En n’encourageant pas la prévention, Trump a presque garanti que de nombreux responsables étatiques et locaux devront ordonner des fermetures. Dans le même temps, Trump a laissé de nombreux Américains sans stabilité économique ni volonté politique pour fermer des entreprises de manière unifiée, comme l’ont fait de nombreux endroits en mars. Aucun plan de sauvetage n’est prévu par le Congrès et l’assurance-chômage s’épuise dans de nombreux États. Le président soutient une action en justice qui renverserait la loi sur les soins abordables et perdrait à des millions de personnes leur couverture médicale.

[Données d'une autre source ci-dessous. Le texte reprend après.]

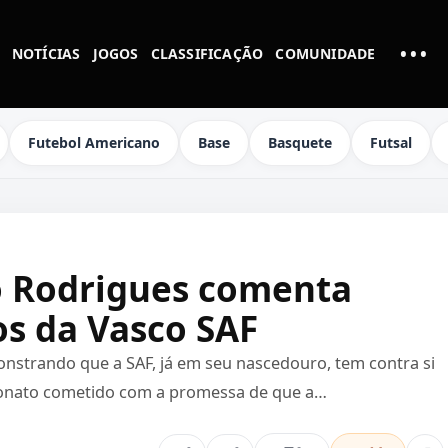
•••
NOTÍCIAS
JOGOS
CLASSIFICAÇÃO
COMUNIDADE
MAI
Futebol Americano
Base
Basquete
Futsal
o Rodrigues comenta
os da Vasco SAF
onstrando que a SAF, já em seu nascedouro, tem contra si
elionato cometido com a promessa de que a…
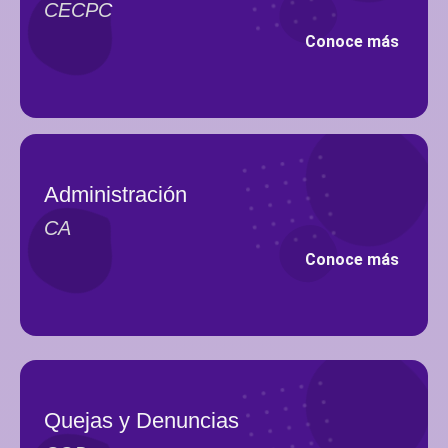
CECPC
Conoce más
Administración
CA
Conoce más
Quejas y Denuncias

Dans la mesure où Trump s’attaque au virus lui-même, c’est pour insister sur le fait qu’il mérite des éloges pour avoir mis en œuvre une interdiction de voyager en mars, affirmant qu’il “a sauvé des millions de rivalise”. (Cette décision était prudente, mais son impact a probablement été modeste.) Il a promis des « remèdes » imminents qui n’existent pas. Il a menti sur la disponibilité d’un vaccin, encore et encore. L’effet cumulatif a été la dilution des messages cruciaux de santé publique. Trump est connu pour utiliser une approche appelée censure par le bruit : une suppression de la vérité en faisant des affirmations de plus en plus bizarres. Mais l’extrémité de sa tactique récente est choquante même pour un président qui a toujours insisté pour l’appeler “le virus chinois” et qui a toujours promis qu’il “disparaissait”. Au fur et à mesure que les faits s’accumulaient pour confirmer son erreur, il n’a fait que s’engager davantage dans les mensonges – pour semer la confusion pour détourner l’attention de ses échecs.

Au cours des quatre dernières années, des psychologues et des psychiatres ont tenté d’intégrer le comportement de Trump dans un diagnostic. Ils notent sa déconnexion classique de la réalité et des conséquences de ses décisions car elles présentent les autres.